A Hot Mess: Growth is Not the Answer to the Climate Emergency
Professor Julia Steinberger is Professor of Ecological Economics at the University of Lausanne, where she studies the relationships between the use of resources and the performance of societies
To mark another year of record-breaking climatic events, Byline Supplement is republishing its exclusive series of articles from the August 2022 edition of Byline Times. For the latest, subscribe here
You have written that close to 10 billion people could live a decent life with a smaller economy. How can this happen?
If we transform our economic system. Since the Industrial Revolution, our economies have been feverishly over-producing, without differentiating between needs and over-consumption.
Indeed, in the past century, a whole industry has grown up to market and advertise goods and services that consumers might not want or need. Governments focus on GDP growth, without considering quality of life or what investment is needed to enable people to live a good life at sustainable levels of resource use.
If we changed this system to a wellbeing-focused economy, we could live within the limits of climate and other planetary boundaries.
Most governments and corporate interests see green growth as a way to live compatibly with the Earth’s ecology. Is this feasible?
Even with technological advances, there is no evidence that growth can decouple GDP from resource use and carbon emissions – certainly not at the speed required to prevent the world from warming well past 2C, with all the devastation such warming would entail.
However, green growth is the strategy that underpins most governments policies and even the United Nations’ Sustainable Development Goals. Unless we change our economic system, we are heading for a dangerous future.
The good news is that it is possible to use much less energy but still have a really good quality of life, through sufficiency (avoiding over-consumption, for instance by biking or using public transport rather than driving large cars) and efficiency (avoiding wasteful consumption, for instance by insulating buildings).

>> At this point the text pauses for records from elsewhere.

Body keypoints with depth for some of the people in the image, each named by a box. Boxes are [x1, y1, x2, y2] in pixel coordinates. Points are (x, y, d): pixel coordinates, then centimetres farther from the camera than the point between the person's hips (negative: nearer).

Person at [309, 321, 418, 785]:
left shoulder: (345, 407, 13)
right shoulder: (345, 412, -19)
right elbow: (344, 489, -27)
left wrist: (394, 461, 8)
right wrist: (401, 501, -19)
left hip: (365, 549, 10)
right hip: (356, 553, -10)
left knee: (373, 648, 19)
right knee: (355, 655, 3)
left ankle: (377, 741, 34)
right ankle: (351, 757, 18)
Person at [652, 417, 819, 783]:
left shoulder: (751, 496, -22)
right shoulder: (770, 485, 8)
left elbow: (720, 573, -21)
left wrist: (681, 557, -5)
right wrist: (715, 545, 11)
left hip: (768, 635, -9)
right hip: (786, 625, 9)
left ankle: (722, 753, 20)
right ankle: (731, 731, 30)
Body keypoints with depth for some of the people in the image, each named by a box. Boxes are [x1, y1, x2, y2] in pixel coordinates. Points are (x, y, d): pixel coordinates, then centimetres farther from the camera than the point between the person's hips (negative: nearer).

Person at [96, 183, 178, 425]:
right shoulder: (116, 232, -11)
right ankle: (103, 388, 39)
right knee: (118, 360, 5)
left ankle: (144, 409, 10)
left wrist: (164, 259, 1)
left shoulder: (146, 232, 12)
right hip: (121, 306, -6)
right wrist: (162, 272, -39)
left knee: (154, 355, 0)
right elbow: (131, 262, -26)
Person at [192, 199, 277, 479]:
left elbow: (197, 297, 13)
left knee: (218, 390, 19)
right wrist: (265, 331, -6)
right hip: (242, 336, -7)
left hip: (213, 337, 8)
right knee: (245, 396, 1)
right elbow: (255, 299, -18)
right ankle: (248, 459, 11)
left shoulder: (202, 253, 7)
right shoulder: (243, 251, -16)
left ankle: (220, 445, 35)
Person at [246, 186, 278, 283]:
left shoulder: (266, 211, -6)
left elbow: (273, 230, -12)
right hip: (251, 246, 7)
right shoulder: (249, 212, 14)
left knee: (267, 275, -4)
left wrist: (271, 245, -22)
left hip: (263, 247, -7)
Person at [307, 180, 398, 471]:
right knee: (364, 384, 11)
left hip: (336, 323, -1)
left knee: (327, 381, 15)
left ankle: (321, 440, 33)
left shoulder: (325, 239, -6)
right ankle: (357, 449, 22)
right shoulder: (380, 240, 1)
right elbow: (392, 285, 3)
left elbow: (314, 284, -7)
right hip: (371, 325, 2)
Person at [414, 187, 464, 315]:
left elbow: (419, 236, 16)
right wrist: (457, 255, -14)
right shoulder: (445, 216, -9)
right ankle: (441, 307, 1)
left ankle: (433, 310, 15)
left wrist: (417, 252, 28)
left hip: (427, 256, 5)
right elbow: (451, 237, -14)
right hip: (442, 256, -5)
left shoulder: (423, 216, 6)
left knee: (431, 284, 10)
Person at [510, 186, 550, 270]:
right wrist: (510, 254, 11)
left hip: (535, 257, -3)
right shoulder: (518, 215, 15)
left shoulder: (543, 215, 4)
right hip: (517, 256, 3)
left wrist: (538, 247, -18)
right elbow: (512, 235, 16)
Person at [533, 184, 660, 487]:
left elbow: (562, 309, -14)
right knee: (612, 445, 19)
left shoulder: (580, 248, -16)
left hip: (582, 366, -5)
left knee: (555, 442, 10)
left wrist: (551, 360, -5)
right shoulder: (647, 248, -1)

What is stopping us from re-examining growth and changing the way our economy works?
Our governments have grown up with the fossil fuel industry and its allies and very often see their role as keeping these industries going. It is effectively state capture by large industries that prevents our governments from transforming our economies to serve people and the planet – as their main goal is to preserve the status quo that serves these industries.
Thus not only are our governments failing to provide a safe future through investment in sufficiency, efficiency, and renewable energy, but they are actively subsidising the fossil fuel industry.
Where can change come from?
As change isn’t coming from above, our only hope is that it comes from ordinary people. The public is starting to realise just how dangerous our future is. While the media and governments are failing to inform and warn citizens about the climate crisis, many people – especially young people – have gained information by other means and are deeply concerned.
But our governments still refuse to respond to their demands.
Are you optimistic about the future?
To some extent. We have all the tools we need today to live with less energy and less growth, where the vast majority of us would have a better quality of life. We don’t need to wait for miracle technologies for this. However, this can only be realised if we are able to transform our economic systems – otherwise we are stuck on the motorway to disaster.